----- PASSAGE -----

CAM6+DART Reanalysis and Surface Forcings

The CAM6+DART (Community Atmospheric Model version 6 + Data Assimilation Research Testbed) Reanalysis is an 80-member global atmospheric reanalysis with 6 hourly output from 2011-2020 on an approximately 1° lon-lat grid. This ensemble has two major features making it useful for model development and research. First, the 80 member ensemble is constructed to effectively span the atmospheric uncertainty remaining after assimilating observations. Second, the reanalysis provides all necessary variables to perform hindcast and data assimilation studies in each of the component models of the Community Earth System Model version 2 (CESM2). This reanalysis assimilates atmospheric observations of temperature, wind, and refractivity (a proxy for density) into the CAM6 atmospheric model using ensemble Kalman filter data assimilation.

Key Strengths

A large ensemble size of 80 allows for the provision of the ensemble mean ("best estimate") and standard deviation, which enables an assessment of observationally-constrained uncertainty.

The resulting 6-hourly atmospheric output has all necessary forcing variables for the CESM 2 and 3 component models, making further research that requires atmospheric forcing easy to implement.

The reanalysis also provides the data assimilation scheme's estimates of observational uncertainty, providing an additional tool to understand uncertainty.

The data set includes weekly restart file sets that are consistent with observations and can be used as hindcast initial conditions for the atmosphere, land, and sea ice.

Key Limitations

The CAM6+DART Reanalysis covers only 10 years (2011-2020). The CAM4+DART Reanalysis adds another previous decade, but is limited to the atmosphere-to-surface forcing files and the resolution is ~2 degrees, the underlying atmospheric model is different, and there is a discontinuity at the time boundary.

CESM2.1 (CAM6) was developed as a climate model, rather than a short-term forecast model, so it may be missing some features which other reanalyses use to improve their reanalyses of weather-scale atmospheric variability.

The number of observations assimilated is smaller than used by the operational centers. Variables assimilated are temperature and wind speed from radiosondes, aircraft, and satellites, as well as GPS radio occultation profiles of refractivity which provide an estimate of air density.

Please cite data sources, following the data providers' instructions

Suggested Data Citation

Raeder, K., Hoar, T.J., El Gharamti, M. et al. A new CAM6 + DART reanalysis with surface forcing from CAM6 to other CESM models.

-----

=== USING THE INFORMATION ===
1. According to the reanalysis overview, which years does the CAM6+DART Reanalysis cover?
2. Echo everything in the reanalysis overview from "Key Limitations" down to "of air density.".
3. Recast the reanalysis overview's paragraph beginning "The CAM6+DART Reanalysis covers only 10 years" as a short bulleted list.

----- EXTRACTED MATERIAL -----

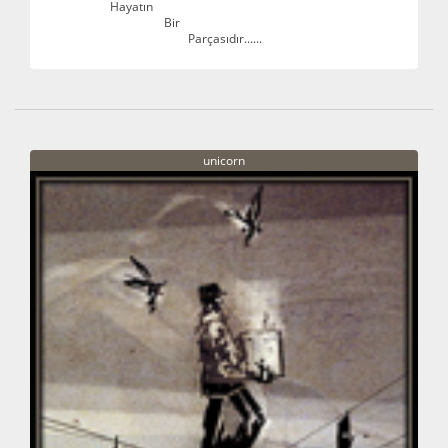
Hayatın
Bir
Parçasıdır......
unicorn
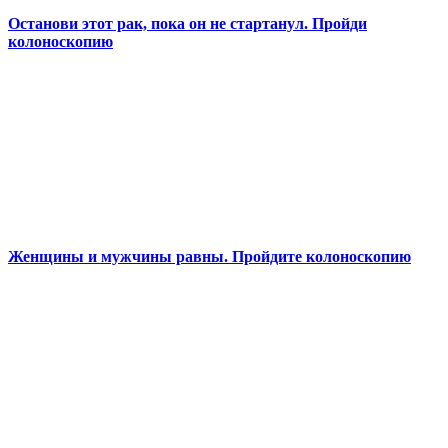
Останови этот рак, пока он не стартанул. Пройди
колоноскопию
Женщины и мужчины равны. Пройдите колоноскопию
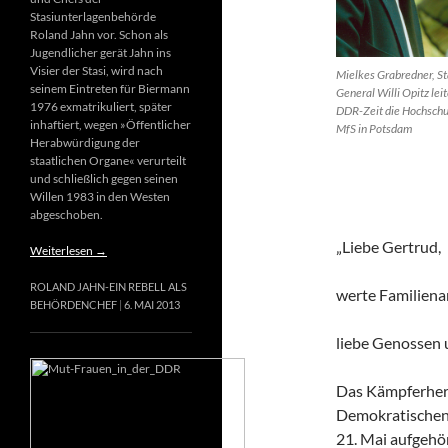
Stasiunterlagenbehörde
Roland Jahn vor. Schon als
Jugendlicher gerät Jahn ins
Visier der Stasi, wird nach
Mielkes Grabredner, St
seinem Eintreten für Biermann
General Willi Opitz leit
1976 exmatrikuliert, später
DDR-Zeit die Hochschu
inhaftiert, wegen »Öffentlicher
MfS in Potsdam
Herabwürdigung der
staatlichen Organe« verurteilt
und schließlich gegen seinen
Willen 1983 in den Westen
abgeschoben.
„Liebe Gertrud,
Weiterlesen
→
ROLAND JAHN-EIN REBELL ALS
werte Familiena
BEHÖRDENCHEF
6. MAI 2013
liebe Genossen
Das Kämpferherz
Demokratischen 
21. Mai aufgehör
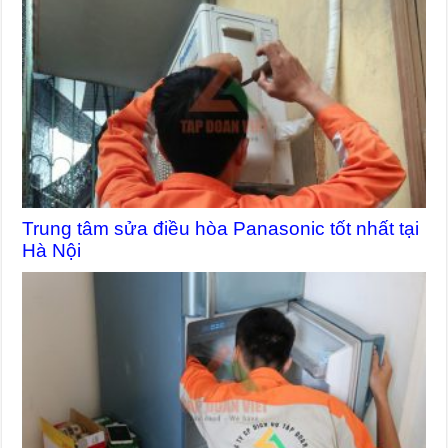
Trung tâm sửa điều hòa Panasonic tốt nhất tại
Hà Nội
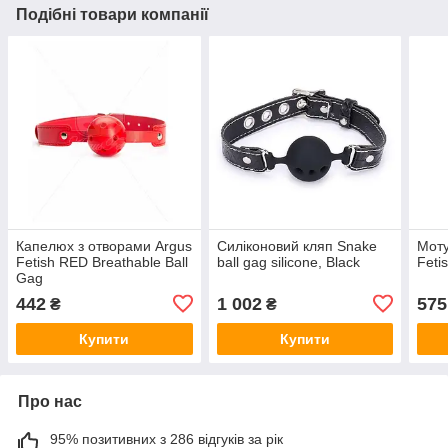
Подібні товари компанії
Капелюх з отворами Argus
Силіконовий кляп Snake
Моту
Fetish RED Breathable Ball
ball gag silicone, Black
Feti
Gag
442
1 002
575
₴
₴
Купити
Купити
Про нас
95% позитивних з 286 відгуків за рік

-----

=== SOLUTION SET ===
1. 2011–2020

2.
Key Limitations

The CAM6+DART Reanalysis covers only 10 years (2011-2020). The CAM4+DART Reanalysis adds another previous decade, but is limited to the atmosphere-to-surface forcing files and the resolution is ~2 degrees, the underlying atmospheric model is different, and there is a discontinuity at the time boundary.

CESM2.1 (CAM6) was developed as a climate model, rather than a short-term forecast model, so it may be missing some features which other reanalyses use to improve their reanalyses of weather-scale atmospheric variability.

The number of observations assimilated is smaller than used by the operational centers. Variables assimilated are temperature and wind speed from radiosondes, aircraft, and satellites, as well as GPS radio occultation profiles of refractivity which provide an estimate of air density.

3.
- The CAM6+DART Reanalysis covers only 10 years (2011–2020).
- The CAM4+DART Reanalysis adds the previous decade, but:
  - it is limited to atmosphere-to-surface forcing files
  - its resolution is ~2 degrees
  - its underlying atmospheric model is different
  - there is a discontinuity at the time boundary